Collected data:
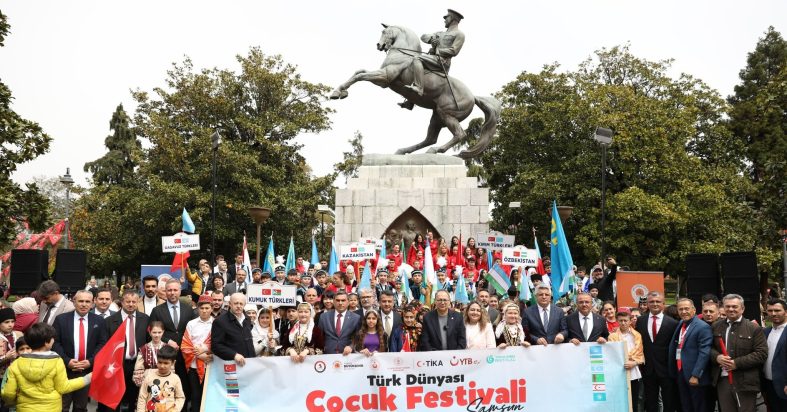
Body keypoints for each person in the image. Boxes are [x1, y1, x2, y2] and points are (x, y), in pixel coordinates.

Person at [2, 323, 91, 412]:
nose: (54, 340)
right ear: (46, 342)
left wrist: (13, 403)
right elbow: (63, 387)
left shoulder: (16, 364)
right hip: (51, 408)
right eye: (52, 339)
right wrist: (87, 378)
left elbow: (8, 393)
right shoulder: (56, 361)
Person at [710, 294, 768, 412]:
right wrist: (717, 357)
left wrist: (736, 363)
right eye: (728, 306)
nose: (731, 309)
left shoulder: (753, 328)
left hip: (745, 382)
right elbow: (708, 348)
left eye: (735, 306)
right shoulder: (716, 326)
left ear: (742, 308)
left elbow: (761, 353)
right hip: (722, 380)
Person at [52, 290, 107, 412]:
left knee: (81, 407)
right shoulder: (61, 319)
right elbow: (55, 343)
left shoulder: (99, 321)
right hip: (64, 370)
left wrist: (91, 361)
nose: (84, 304)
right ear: (74, 301)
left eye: (87, 301)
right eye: (81, 301)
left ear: (93, 303)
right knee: (62, 406)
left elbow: (102, 344)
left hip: (86, 371)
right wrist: (67, 361)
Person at [148, 279, 196, 404]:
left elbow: (193, 331)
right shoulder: (157, 311)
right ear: (165, 291)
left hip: (185, 356)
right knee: (166, 389)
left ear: (180, 291)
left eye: (175, 290)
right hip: (165, 356)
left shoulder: (188, 309)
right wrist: (167, 340)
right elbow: (151, 331)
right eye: (169, 290)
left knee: (183, 388)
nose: (172, 293)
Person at [103, 288, 149, 411]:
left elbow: (148, 341)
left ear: (138, 302)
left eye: (134, 302)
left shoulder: (145, 319)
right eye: (128, 301)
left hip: (137, 365)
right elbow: (105, 345)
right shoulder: (109, 321)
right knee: (115, 399)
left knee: (134, 398)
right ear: (122, 302)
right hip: (117, 365)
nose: (131, 304)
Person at [635, 291, 678, 412]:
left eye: (658, 301)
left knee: (669, 401)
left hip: (667, 369)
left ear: (663, 304)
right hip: (648, 368)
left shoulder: (672, 323)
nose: (655, 304)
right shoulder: (640, 321)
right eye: (652, 302)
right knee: (650, 401)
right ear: (647, 304)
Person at [667, 298, 713, 412]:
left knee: (698, 406)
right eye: (680, 309)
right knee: (686, 406)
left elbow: (704, 352)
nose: (683, 312)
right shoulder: (682, 323)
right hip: (681, 372)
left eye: (686, 309)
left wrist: (696, 375)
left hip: (694, 375)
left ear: (694, 310)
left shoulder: (703, 327)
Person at [180, 294, 213, 412]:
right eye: (202, 308)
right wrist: (200, 356)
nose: (204, 311)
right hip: (194, 366)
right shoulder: (191, 324)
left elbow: (218, 344)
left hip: (210, 366)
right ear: (197, 309)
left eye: (207, 308)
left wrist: (206, 351)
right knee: (195, 394)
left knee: (208, 394)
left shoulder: (216, 324)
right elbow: (185, 345)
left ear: (212, 309)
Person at [608, 309, 644, 412]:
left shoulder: (637, 335)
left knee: (634, 400)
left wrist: (634, 362)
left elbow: (640, 355)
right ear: (617, 321)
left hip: (633, 372)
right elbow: (611, 355)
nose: (623, 323)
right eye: (621, 321)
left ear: (630, 321)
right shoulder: (612, 336)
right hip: (619, 372)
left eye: (625, 320)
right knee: (620, 400)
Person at [135, 345, 185, 412]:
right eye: (160, 362)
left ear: (173, 363)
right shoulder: (149, 376)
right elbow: (142, 397)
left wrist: (174, 410)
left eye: (166, 363)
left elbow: (180, 397)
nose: (162, 366)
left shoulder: (175, 379)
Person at [211, 293, 255, 366]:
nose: (238, 306)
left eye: (241, 304)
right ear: (230, 304)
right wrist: (234, 355)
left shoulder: (247, 319)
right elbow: (216, 346)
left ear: (244, 305)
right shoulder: (220, 321)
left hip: (249, 363)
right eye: (236, 303)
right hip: (232, 364)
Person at [762, 299, 787, 411]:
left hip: (784, 384)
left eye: (777, 310)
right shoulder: (765, 332)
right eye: (770, 310)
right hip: (768, 384)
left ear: (785, 312)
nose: (773, 314)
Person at [318, 291, 360, 355]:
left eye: (343, 300)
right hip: (328, 354)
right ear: (334, 302)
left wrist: (351, 347)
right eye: (338, 300)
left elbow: (358, 337)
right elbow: (320, 337)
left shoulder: (356, 318)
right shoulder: (324, 317)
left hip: (347, 356)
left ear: (348, 302)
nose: (340, 303)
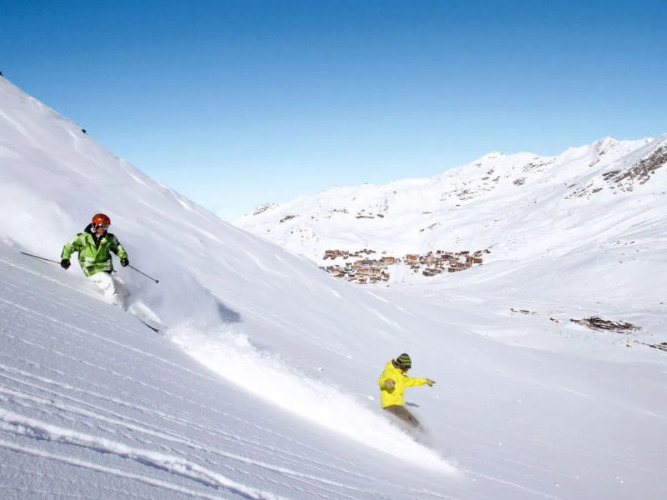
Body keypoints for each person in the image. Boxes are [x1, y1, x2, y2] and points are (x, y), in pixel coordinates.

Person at [60, 213, 129, 306]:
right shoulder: (83, 238)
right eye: (103, 226)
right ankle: (114, 306)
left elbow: (118, 248)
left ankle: (130, 306)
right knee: (108, 282)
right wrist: (65, 259)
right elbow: (69, 247)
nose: (105, 229)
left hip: (106, 267)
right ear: (95, 225)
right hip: (91, 267)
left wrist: (123, 257)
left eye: (107, 226)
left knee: (122, 286)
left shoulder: (110, 238)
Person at [378, 353, 435, 429]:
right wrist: (387, 382)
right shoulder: (390, 372)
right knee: (412, 425)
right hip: (391, 406)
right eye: (406, 368)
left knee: (415, 424)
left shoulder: (400, 376)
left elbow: (411, 381)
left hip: (397, 406)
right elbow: (381, 380)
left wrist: (425, 381)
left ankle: (418, 435)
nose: (407, 370)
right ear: (401, 365)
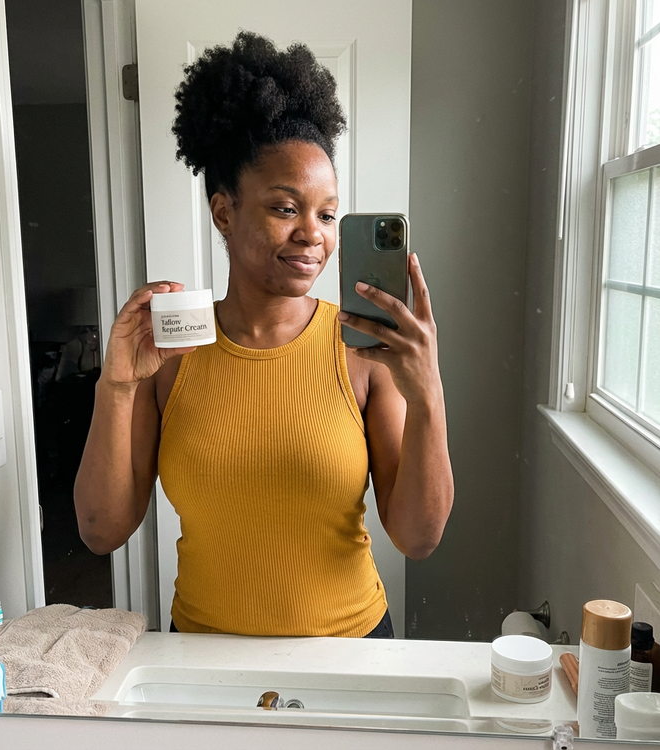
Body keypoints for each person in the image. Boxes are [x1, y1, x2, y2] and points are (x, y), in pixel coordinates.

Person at [74, 31, 453, 638]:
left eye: (326, 214)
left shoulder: (364, 352)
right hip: (202, 658)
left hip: (350, 648)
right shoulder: (170, 356)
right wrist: (116, 387)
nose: (314, 234)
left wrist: (428, 394)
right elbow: (101, 530)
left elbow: (419, 538)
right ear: (224, 212)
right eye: (285, 208)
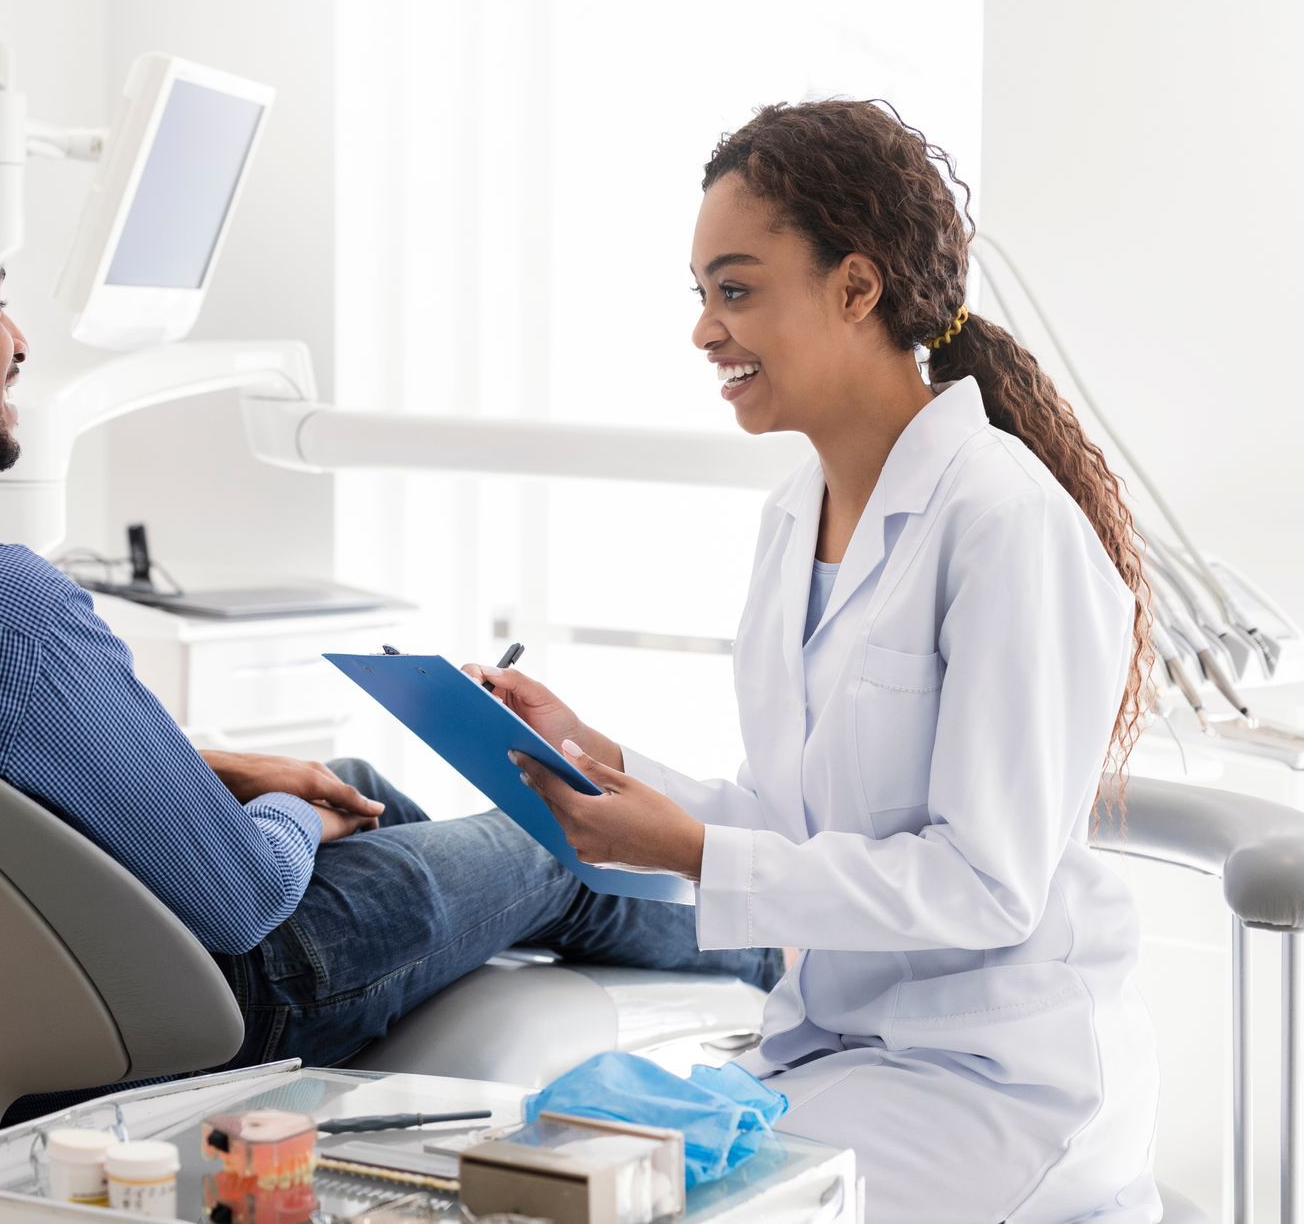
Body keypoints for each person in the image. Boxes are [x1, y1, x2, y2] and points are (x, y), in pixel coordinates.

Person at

## [Activity]
The answer must be the data above, repeated exactly, with no pictures.

## [Answer to the exercise]
Body keypoints for each person in the image. Boxes are [x1, y1, x2, y2] and points are (x, y), in pixel coordinates.

Person at [2, 323, 91, 412]:
nose: (54, 340)
right ear: (46, 342)
left wrist: (13, 403)
right elbow: (63, 387)
left shoulder: (16, 364)
right hip: (51, 408)
right eye: (52, 339)
right wrist: (87, 378)
left elbow: (8, 393)
right shoulder: (56, 361)
Person at [710, 294, 768, 412]:
right wrist: (717, 357)
left wrist: (736, 363)
right eye: (728, 306)
nose: (731, 309)
left shoulder: (753, 328)
left hip: (745, 382)
right elbow: (708, 348)
left eye: (735, 306)
right shoulder: (716, 326)
left ear: (742, 308)
left elbow: (761, 353)
right hip: (722, 380)
Person at [52, 290, 107, 412]:
left knee: (81, 407)
right shoulder: (61, 319)
right elbow: (55, 343)
left shoulder: (99, 321)
right hip: (64, 370)
left wrist: (91, 361)
nose: (84, 304)
right ear: (74, 301)
left eye: (87, 301)
right eye: (81, 301)
left ear: (93, 303)
right knee: (62, 406)
left elbow: (102, 344)
left hip: (86, 371)
right wrist: (67, 361)
Person at [148, 279, 196, 404]:
left elbow: (193, 331)
right shoulder: (157, 311)
right ear: (165, 291)
left hip: (185, 356)
right knee: (166, 389)
left ear: (180, 291)
left eye: (175, 290)
right hip: (165, 356)
left shoulder: (188, 309)
right wrist: (167, 340)
right elbow: (151, 331)
right eye: (169, 290)
left knee: (183, 388)
nose: (172, 293)
Person at [103, 288, 149, 411]:
left elbow: (148, 341)
left ear: (138, 302)
left eye: (134, 302)
left shoulder: (145, 319)
right eye: (128, 301)
left hip: (137, 365)
right elbow: (105, 345)
right shoulder: (109, 321)
right knee: (115, 399)
left knee: (134, 398)
right ear: (122, 302)
right hip: (117, 365)
nose: (131, 304)
Person at [635, 291, 678, 412]:
left eye: (658, 301)
left knee: (669, 401)
left hip: (667, 369)
left ear: (663, 304)
right hip: (648, 368)
left shoulder: (672, 323)
nose: (655, 304)
right shoulder: (640, 321)
right eye: (652, 302)
right knee: (650, 401)
right ear: (647, 304)
Person at [667, 298, 713, 412]:
left knee: (698, 406)
right eye: (680, 309)
right knee: (686, 406)
left elbow: (704, 352)
nose: (683, 312)
right shoulder: (682, 323)
right hip: (681, 372)
left eye: (686, 309)
left wrist: (696, 375)
left hip: (694, 375)
left ear: (694, 310)
left shoulder: (703, 327)
Person at [180, 294, 213, 412]:
right eye: (202, 308)
right wrist: (200, 356)
nose: (204, 311)
right hip: (194, 366)
right shoulder: (191, 324)
left elbow: (218, 344)
left hip: (210, 366)
right ear: (197, 309)
left eye: (207, 308)
left wrist: (206, 351)
right knee: (195, 394)
left knee: (208, 394)
left shoulder: (216, 324)
right elbow: (185, 345)
left ear: (212, 309)
Person at [608, 309, 644, 412]:
left shoulder: (637, 335)
left knee: (634, 400)
left wrist: (634, 362)
left elbow: (640, 355)
right ear: (617, 321)
left hip: (633, 372)
right elbow: (611, 355)
nose: (623, 323)
right eye: (621, 321)
left ear: (630, 321)
right shoulder: (612, 336)
right hip: (619, 372)
left eye: (625, 320)
right knee: (620, 400)
Person at [135, 345, 185, 412]:
right eye: (160, 362)
left ear: (173, 363)
right shoulder: (149, 376)
right elbow: (142, 397)
left wrist: (174, 410)
left eye: (166, 363)
left elbow: (180, 397)
nose: (162, 366)
left shoulder: (175, 379)
Person at [211, 293, 255, 366]:
nose: (238, 306)
left eye: (241, 304)
right ear: (230, 304)
right wrist: (234, 355)
left shoulder: (247, 319)
right elbow: (216, 346)
left ear: (244, 305)
right shoulder: (220, 321)
left hip: (249, 363)
right eye: (236, 303)
right hip: (232, 364)
Person at [762, 299, 787, 411]:
left hip: (784, 384)
left eye: (777, 310)
right shoulder: (765, 332)
right eye: (770, 310)
right hip: (768, 384)
left ear: (785, 312)
nose: (773, 314)
Person at [318, 291, 360, 355]:
left eye: (343, 300)
right hip: (328, 354)
right ear: (334, 302)
left wrist: (351, 347)
right eye: (338, 300)
left elbow: (358, 337)
right elbow: (320, 337)
left shoulder: (356, 318)
right shoulder: (324, 317)
left hip: (347, 356)
left ear: (348, 302)
nose: (340, 303)
Body keypoints for each person in the image. Boxes are [x1, y1, x2, y2] and points are (x, y), in pixel coordinates.

Person at [60, 213, 129, 306]:
right shoulder: (83, 238)
right eye: (103, 226)
right ankle: (114, 306)
left elbow: (118, 248)
left ankle: (130, 306)
right knee: (108, 282)
right wrist: (65, 259)
right elbow: (69, 247)
nose: (105, 229)
left hip: (106, 267)
right ear: (95, 225)
right hip: (91, 267)
left wrist: (123, 257)
left eye: (107, 226)
left knee: (122, 286)
left shoulder: (110, 238)
Person at [378, 353, 435, 429]:
right wrist: (387, 382)
right shoulder: (390, 372)
right knee: (412, 425)
right hip: (391, 406)
right eye: (406, 368)
left knee: (415, 424)
left shoulder: (400, 376)
left elbow: (411, 381)
left hip: (397, 406)
right elbow: (381, 380)
left wrist: (425, 381)
left ankle: (418, 435)
nose: (407, 370)
right ear: (401, 365)
Body keypoints for each person in the image. Boxes are [x1, y1, x2, y2] and points are (x, y), in pixel coordinates.

Person at [74, 31, 453, 638]:
left eye: (326, 214)
left shoulder: (364, 352)
right hip: (202, 658)
left hip: (350, 648)
right shoulder: (170, 356)
right wrist: (116, 387)
nose: (314, 234)
left wrist: (428, 394)
right elbow: (101, 530)
left elbow: (419, 538)
right ear: (224, 212)
right eye: (285, 208)
Body keypoints for each person in the image. Boxes are [x1, y1, x2, y2] and points are (x, y), in pixel coordinates.

Person at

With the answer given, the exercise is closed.